I am trying to read an xml file in dataframe in pyspark.
Code :
df_xml=spark.read.format("com.databricks.spark.xml").option("rootTag","dataset").option("rowTag","AUTHOR").load(FilePath)

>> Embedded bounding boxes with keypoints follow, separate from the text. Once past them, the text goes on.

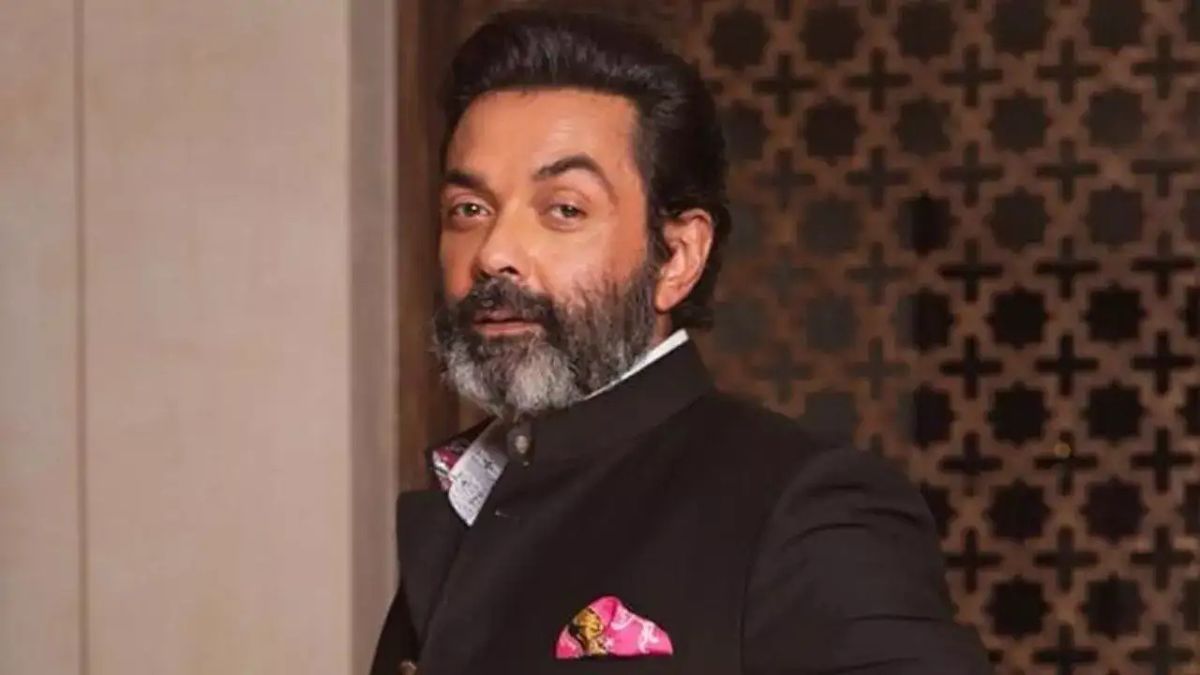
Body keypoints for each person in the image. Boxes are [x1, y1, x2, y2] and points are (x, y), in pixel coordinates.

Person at [372, 9, 990, 674]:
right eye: (469, 210)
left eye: (564, 209)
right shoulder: (466, 498)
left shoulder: (801, 506)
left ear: (676, 257)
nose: (494, 251)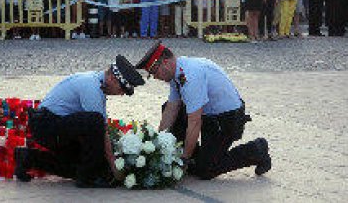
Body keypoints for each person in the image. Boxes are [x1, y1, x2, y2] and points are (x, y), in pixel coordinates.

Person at [136, 41, 271, 180]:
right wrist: (157, 143)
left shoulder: (190, 76)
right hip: (210, 116)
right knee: (167, 107)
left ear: (165, 63)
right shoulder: (177, 72)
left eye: (154, 72)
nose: (155, 77)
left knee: (206, 170)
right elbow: (172, 108)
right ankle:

when i display the dataframe, it shows a single column corrupt_records :
below is the xml file content
<?xml version='1.0' encoding='UTF-8'?>
<dataset>
<AUTHOR AUTHOR_UID = 1>
<FIRST_NAME>Fiona</FIRST_NAME>
<MIDDLE_NAME/>
<LAST_NAME>Macdonald</LAST_NAME>
</AUTHOR>
<AUTHOR AUTHOR_UID = 2>
<FIRST_NAME>Gian</FIRST_NAME>
<MIDDLE_NAME>Paolo</MIDDLE_NAME>
<LAST_NAME>Faleschini</LAST_NAME>
</AUTHOR>
<AUTHOR AUTHOR_UID = 3>
<FIRST_NAME>Laura</FIRST_NAME>
<MIDDLE_NAME>K</MIDDLE_NAME>
<LAST_NAME>Egendorf</LAST_NAME>
</AUTHOR>
<AUTHOR AUTHOR_UID = 4>
<FIRST_NAME>Jan</FIRST_NAME>
<MIDDLE_NAME/>
<LAST_NAME>Grover</LAST_NAME>
</AUTHOR>
CodePudding user response:
That XML is not valid:
- The AUTHOR_UID must be defined in quotes
- The dataset tag is not closed
This example below is a valid one:
<?xml version='1.0' encoding='UTF-8'?>
<dataset>
<AUTHOR AUTHOR_UID = '1'>
<FIRST_NAME>Fiona</FIRST_NAME>
<MIDDLE_NAME/>
<LAST_NAME>Macdonald</LAST_NAME>
</AUTHOR>
<AUTHOR AUTHOR_UID = '2'>
<FIRST_NAME>Gian</FIRST_NAME>
<MIDDLE_NAME>Paolo</MIDDLE_NAME>
<LAST_NAME>Faleschini</LAST_NAME>
</AUTHOR>
<AUTHOR AUTHOR_UID = '3'>
<FIRST_NAME>Laura</FIRST_NAME>
<MIDDLE_NAME>K</MIDDLE_NAME>
<LAST_NAME>Egendorf</LAST_NAME>
</AUTHOR>
<AUTHOR AUTHOR_UID = '4'>
<FIRST_NAME>Jan</FIRST_NAME>
<MIDDLE_NAME/>
<LAST_NAME>Grover</LAST_NAME>
</AUTHOR>
</dataset>